(Adds quotes from Gensler)
WASHINGTON, Oct 30 (Reuters) - U.S. regulators hope to vote in December on a rule that would bar banks from gambling with their own money, the nation's top derivatives regulator said on Wednesday, in a sign that the acrimonious process of writing the Volcker rule is drawing to an end.
The rule, which was devised by former Federal Reserve Chairman Paul Volcker and is part of the 2010 Dodd-Frank Wall Street reform law, will prohibit Wall Street banks from risky trades in financial markets using their own capital, known as proprietary trading.
The six agencies working on the rule still have not agreed on a final text of more than 1,000 pages, said Gary Gensler, chairman of the Commodity Futures Trading Commission, which regulates derivatives, though he indicated a consensus was nearing.
"I am hopeful to try to schedule a public Commission meeting in the second week of December or third week of December," Gensler said, speaking at an unrelated public meeting of the agency.
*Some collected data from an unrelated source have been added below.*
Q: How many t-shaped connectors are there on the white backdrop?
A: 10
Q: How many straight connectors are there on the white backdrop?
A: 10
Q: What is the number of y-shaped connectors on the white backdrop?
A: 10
Gensler was responding to a request from fellow Commissioner Scott O'Malia, who was urging him to disseminate the text in time for the meeting, to give the CFTC enough time to read the law and comment on it.
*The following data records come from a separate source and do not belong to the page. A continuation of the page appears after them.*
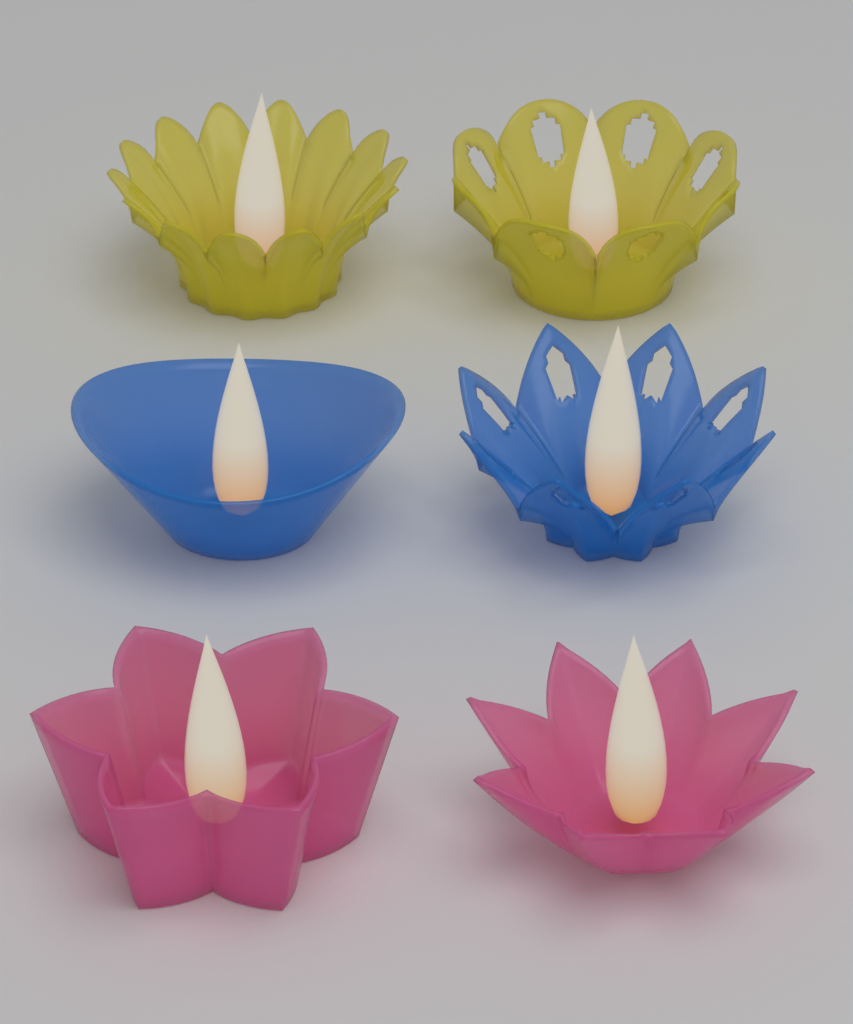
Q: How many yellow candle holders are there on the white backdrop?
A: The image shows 2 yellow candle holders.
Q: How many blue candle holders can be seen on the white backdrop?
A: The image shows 2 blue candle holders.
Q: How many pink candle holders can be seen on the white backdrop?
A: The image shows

"I don't have a document to send at this point in time but if I do in the next couple of days I will share it," Gensler also said in response to O'Malia.
Regulators have said they hope to finish the rule by the end of the year. Gensler is the first person directly involved in the process to come out and set a tentative date for a decision.
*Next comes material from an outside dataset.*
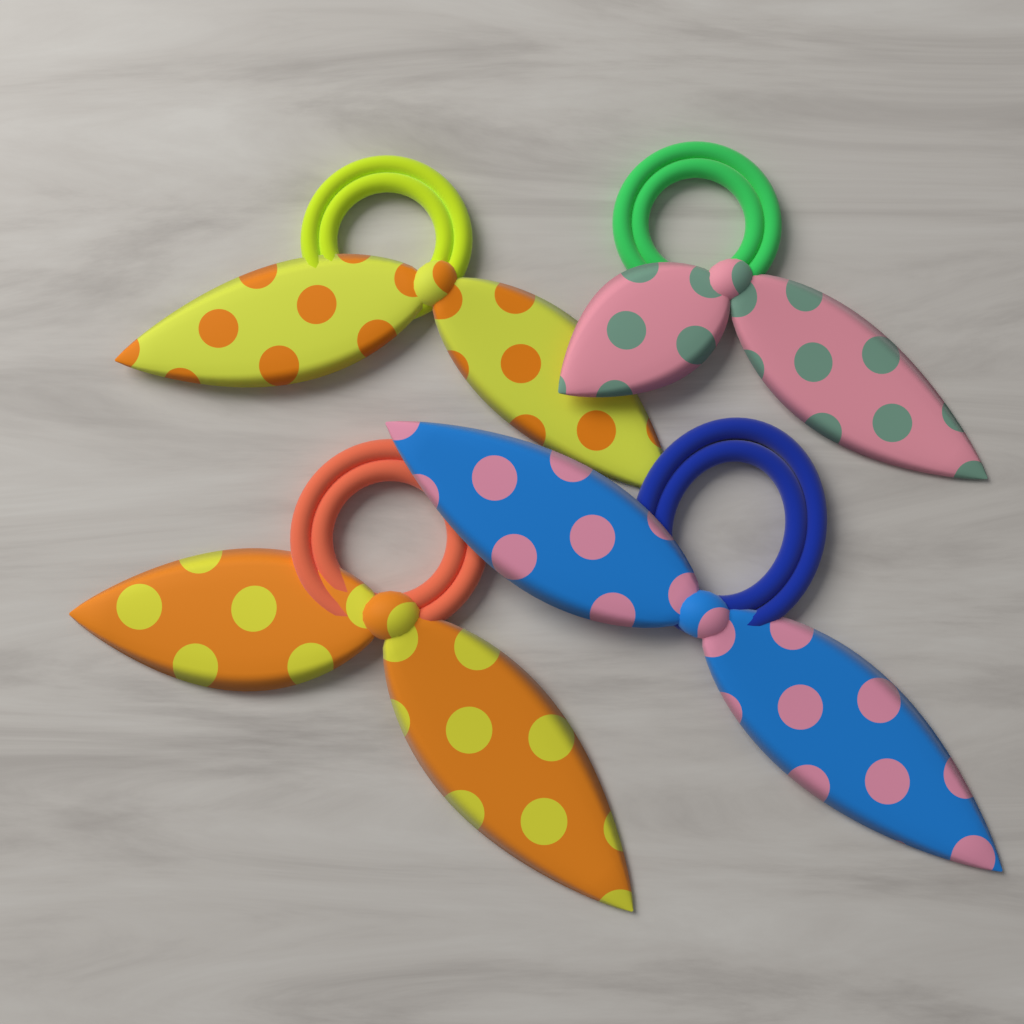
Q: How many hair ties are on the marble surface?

The main problem with rule, which was first proposed in October 2011, was how to distinguish proprietary trading from activities that are beneficial to clients but that look very similar from the outside, Gensler said.
Banks often use their money to support client trading -- an activity known as market making -- and they can also take on large market positions to protect or "hedge" legitimate risk in other parts of their business.
"The Volcker provisions of law are some of the most challenging, prohibit proprietary trading ... but at the same time permit market making, hedging, underwriting et cetera," Gensler told journalists after the meeting.
"I think this can get done," he also said, adding that there were still "lots of very constructive discussions" on the issue between the regulators.